Overview of Conditioned Compressed Chain-of-Thought (C3oT) in LLMs

The paper "C3oT: Generating Shorter Chain-of-Thought without Compromising Effectiveness" presents a novel framework aimed at condensing the Chain-of-Thought (CoT) generated by LLMs without degrading their effectiveness. The motivation stems from the need to reduce model inference costs while retaining the reasoning ability benefits brought on by CoT. This is pertinent for applications sensitive to latency such as search and recommendation systems.

Key Contributions

  1. C3oT Framework: The primary contribution of the paper is the introduction of the Conditioned Compressed Chain-of-Thought (C3oT), a framework designed to compress intermediate reasoning steps in LLM outputs. The framework involves three critical components:
    • A Compressor that transforms a detailed CoT into a more concise form while maintaining essential content and interpretability.
    • A Conditioned Training Method that trains LLMs concurrently on both long and short CoT with distinctive initial prompt tokens, enabling the models to learn the relationships between them.
    • A Conditioned Inference Method that employs learned reasoning skills from longer CoTs to produce shorter, yet effective CoTs during inference.
  2. Empirical Validation: Through experiments on arithmetic (GSM8K, MathQA) and commonsense reasoning datasets (ECQA, StrategyQA), the paper demonstrates that C3oT can compress CoT by over 50% without compromising accuracy.
  3. Ablation Studies and Analysis: Extensive studies examine the individual contributions of the components within C3oT and explore further research trends, such as using different models as compressors and adapting the method to longer reasoning chains.
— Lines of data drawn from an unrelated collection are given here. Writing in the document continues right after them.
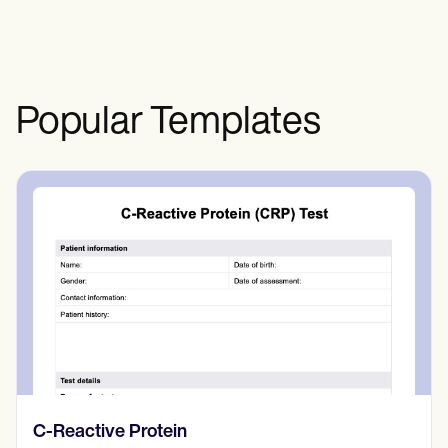
nervioso.
Popular Templates
C-Reactive Protein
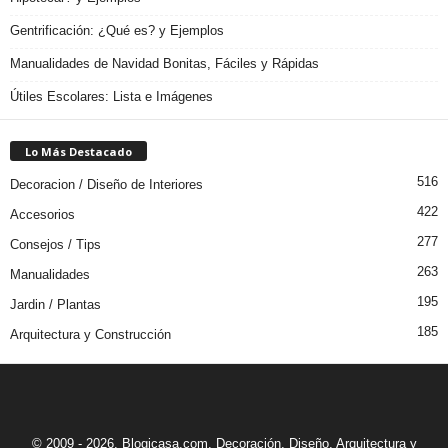
Gentrificación: ¿Qué es? y Ejemplos
Manualidades de Navidad Bonitas, Fáciles y Rápidas
Útiles Escolares: Lista e Imágenes
Lo Más Destacado
516
Decoracion / Diseño de Interiores
422
Accesorios
277
Consejos / Tips
263
Manualidades
195
Jardin / Plantas
185
Arquitectura y Construcción
© 2009 - 2026. Blogicasa.com. Decoración, Diseño, Arquitectura y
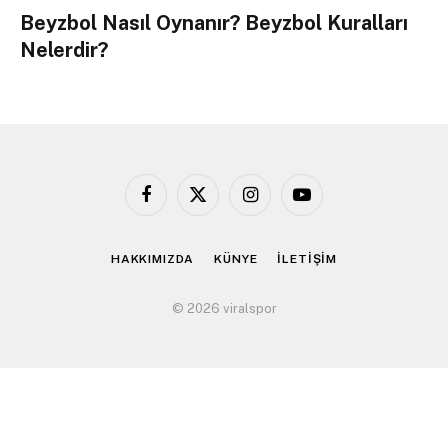
Beyzbol Nasıl Oynanır? Beyzbol Kuralları
Nelerdir?
Facebook
X
Instagram
YouTube
(Twitter)
HAKKIMIZDA
KÜNYE
İLETİŞİM
© 2026 viralspor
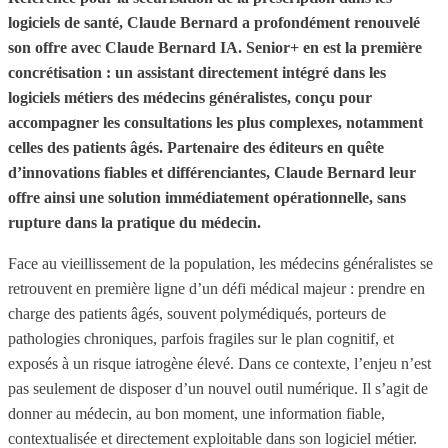
logiciels de santé, Claude Bernard a profondément renouvelé
son offre avec Claude Bernard IA. Senior+ en est la première
concrétisation : un assistant directement intégré dans les
logiciels métiers des médecins généralistes, conçu pour
accompagner les consultations les plus complexes, notamment
celles des patients âgés. Partenaire des éditeurs en quête
d’innovations fiables et différenciantes, Claude Bernard leur
offre ainsi une solution immédiatement opérationnelle, sans
rupture dans la pratique du médecin.
Face au vieillissement de la population, les médecins généralistes se
retrouvent en première ligne d’un défi médical majeur : prendre en
charge des patients âgés, souvent polymédiqués, porteurs de
pathologies chroniques, parfois fragiles sur le plan cognitif, et
exposés à un risque iatrogène élevé. Dans ce contexte, l’enjeu n’est
pas seulement de disposer d’un nouvel outil numérique. Il s’agit de
donner au médecin, au bon moment, une information fiable,
contextualisée et directement exploitable dans son logiciel métier.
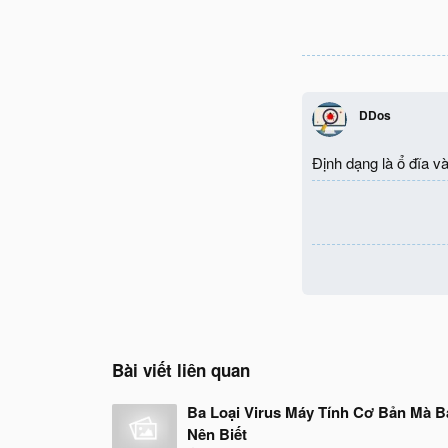
DDos
Định dạng là ổ đĩa v
Bài viết liên quan
Ba Loại Virus Máy Tính Cơ Bản Mà B
Nên Biết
Theoretical and Practical Implications

The introduction of C3oT addresses the trade-off between reasoning robustness and inference efficiency in LLMs. The theoretical implication is that CoT, traditionally long for effective reasoning, can indeed be compressed effectively when proper conditioning is utilized. This suggests avenues for further research into CoT dynamics and complexity management of CoTs to bolster model reasoning capabilities without incurring high computational costs.
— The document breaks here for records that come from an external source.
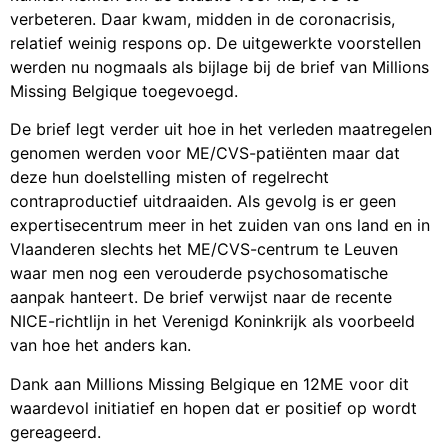
verbeteren. Daar kwam, midden in de coronacrisis,
relatief weinig respons op. De uitgewerkte voorstellen
werden nu nogmaals als bijlage bij de brief van Millions
Missing Belgique toegevoegd.
De brief legt verder uit hoe in het verleden maatregelen
genomen werden voor ME/CVS-patiënten maar dat
deze hun doelstelling misten of regelrecht
contraproductief uitdraaiden. Als gevolg is er geen
expertisecentrum meer in het zuiden van ons land en in
Vlaanderen slechts het ME/CVS-centrum te Leuven
waar men nog een verouderde psychosomatische
aanpak hanteert. De brief verwijst naar de recente
NICE-richtlijn in het Verenigd Koninkrijk als voorbeeld
van hoe het anders kan.
Dank aan Millions Missing Belgique en 12ME voor dit
waardevol initiatief en hopen dat er positief op wordt
gereageerd.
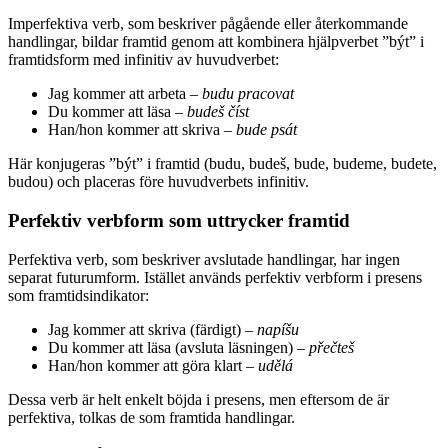
Imperfektiva verb, som beskriver pågående eller återkommande
handlingar, bildar framtid genom att kombinera hjälpverbet ”být” i
framtidsform med infinitiv av huvudverbet:
Jag kommer att arbeta –
budu pracovat
Du kommer att läsa –
budeš číst
Han/hon kommer att skriva –
bude psát
Här konjugeras ”být” i framtid (budu, budeš, bude, budeme, budete,
budou) och placeras före huvudverbets infinitiv.
Perfektiv verbform som uttrycker framtid
Perfektiva verb, som beskriver avslutade handlingar, har ingen
separat futurumform. Istället används perfektiv verbform i presens
som framtidsindikator:
Jag kommer att skriva (färdigt) –
napíšu
Du kommer att läsa (avsluta läsningen) –
přečteš
Han/hon kommer att göra klart –
udělá
Dessa verb är helt enkelt böjda i presens, men eftersom de är
perfektiva, tolkas de som framtida handlingar.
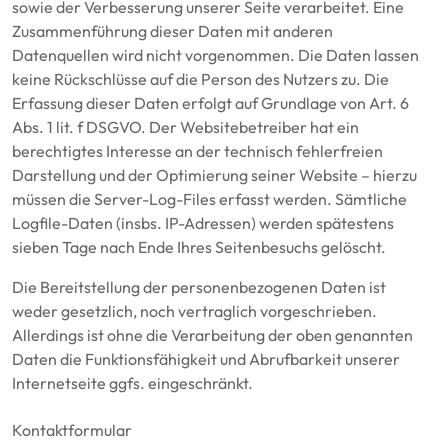
sowie der Verbesserung unserer Seite
verarbeitet
.
Eine
Zusammenführung dieser Daten mit anderen
Datenquellen wird nicht vorgenommen.
Die Daten
lassen
keine Rückschlüsse auf die Person des Nutzers zu.
Die
Erfassung dieser Daten erfolgt auf Grundlage von Art. 6
Abs. 1 lit. f DSGVO. Der Websitebetreiber hat ein
berechtigtes Interesse an der technisch fehlerfreien
Darstellung und der Optimierung seiner Website – hierzu
müssen die Server-Log-Files erfasst werden.
Sämtliche
Logfile-D
aten
(insbs. IP-Adressen)
werden spätestens
sieben Tage nach Ende Ihres Seitenbesuchs gelöscht.
Die Bereitstellung der personenbezogenen Daten ist
weder gesetzlich, noch vertraglich vorgeschrieben.
Allerdings ist ohne die Verarbeitung der oben genannten
Daten die Funktionsfähigkeit und Abrufbarkeit unserer
Internetseite
ggfs.
eingeschränkt.
Kontaktformular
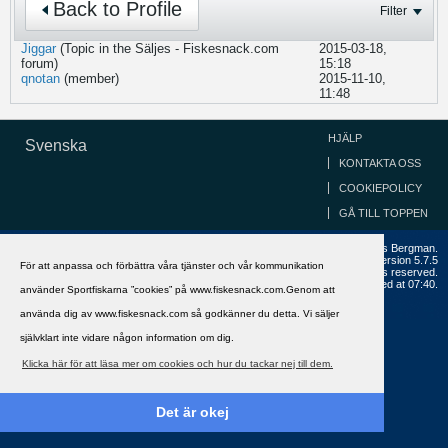
Back to Profile
Filter
Jiggar
(Topic in the
Säljes - Fiskesnack.com
2015-03-18,
forum)
15:18
qnotan
(member)
2015-11-10,
11:48
HJÄLP
Svenska
KONTAKTA OSS
COOKIEPOLICY
GÅ TILL TOPPEN
Copyright ©2002 - 2021, FiskeSnack.com. Grundad 2002 av Anders Bergman.
Powered by
vBulletin®
Version 5.7.5
För att anpassa och förbättra våra tjänster och vår kommunikation
Copyright © 2026 MH Sub I, LLC dba vBulletin. All rights reserved.
All times are GMT+1. This page was generated at 07:40.
använder Sportfiskarna ”cookies” på www.fiskesnack.com.Genom att
använda dig av www.fiskesnack.com så godkänner du detta. Vi säljer
självklart inte vidare någon information om dig.
Klicka här för att läsa mer om cookies och hur du tackar nej till dem.
Det är okej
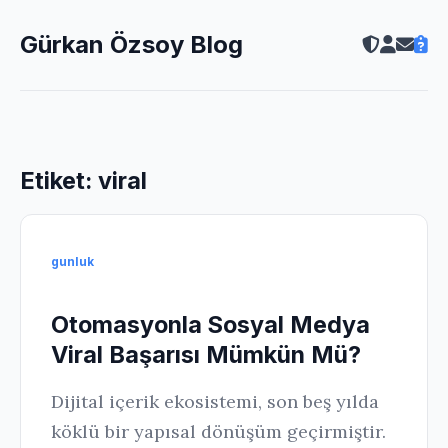
Gürkan Özsoy Blog
Etiket:
viral
gunluk
Otomasyonla Sosyal Medya
Viral Başarısı Mümkün Mü?
Dijital içerik ekosistemi, son beş yılda
köklü bir yapısal dönüşüm geçirmiştir.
Practically, C3oT opens pathways to more efficient LLM deployments in applications and serves industries requiring fast yet accurate decision-making. This research could significantly impact designing models where cost-efficiency is as crucial as performance.

Future Directions

The findings propose several directions for future research:

  • Extending the current framework to other reasoning-intensive applications beyond the tested domains.
  • Investigating more sophisticated compressors or leveraging task-specific conditioning strategies for better compression rates.
  • Exploring the combination of C3oT with quantization and pruning techniques in LLMs for comprehensive model efficiency.

In conclusion, the research provides compelling evidence for the use of compressed CoTs, pushing the boundaries of current LLM reasoning frameworks to balance accuracy with efficiency. This is crucial for practical LLM applications striving to deliver quick and precise results in real-world scenarios.